START Passage

AUS will pay (on the long run) for this excessive "Rotation Policy".. The high % of Run-Outs will be the best example of it. Cause one guy doesn't trust the other - how can they ? they haven't played together before.. ha ha Come end January, the Lion will come back with its head held high !!

Posted by   on (January 13, 2013, 16:30 GMT)

Australia has too many potential and that's the problem for Arthur. He (Arthur) did not had that amount of talent to play with when he was coach of SA so he had to play with a steady bunch of guys and that to me was a good thing because you want guys to get a feel at that level of cricket when they are selected; a good example of this was SA Bruce Edgar. If Edgar was an Australian he would have had the same faith as Khawaja. Australia is trying too many half talented cricketers and not letting them develop their skills at state level. Khawaja has done so much at state level and when selected the selecters always find a reason to drop him. Could you imagine Khawaja got run out in the ist ODI but he was drop for Smith. It seem though that the Australia selectors don't want Khawaja on the Australian team.

Posted by RandyOZ on (January 13, 2013, 15:48 GMT)

END Passage

Reproduce the part of the cricket comments starting with "AUS will pay" and going on through "held high !!", word for word.

START Extracted information

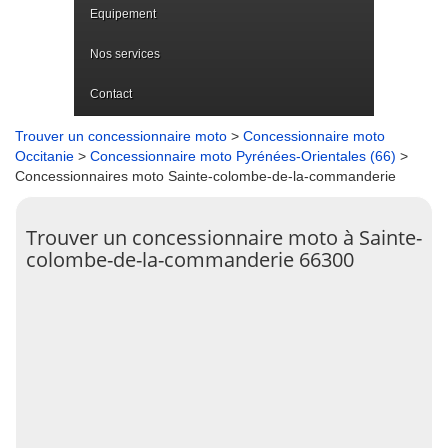
Equipement
Nos services
Contact
Trouver un concessionnaire moto
>
Concessionnaire moto
Occitanie
>
Concessionnaire moto Pyrénées-Orientales (66)
>
Concessionnaires moto Sainte-colombe-de-la-commanderie
Trouver un concessionnaire moto à Sainte-
colombe-de-la-commanderie 66300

END Extracted information

— Exercise result —
AUS will pay (on the long run) for this excessive "Rotation Policy".. The high % of Run-Outs will be the best example of it. Cause one guy doesn't trust the other - how can they ? they haven't played together before.. ha ha Come end January, the Lion will come back with its head held high !!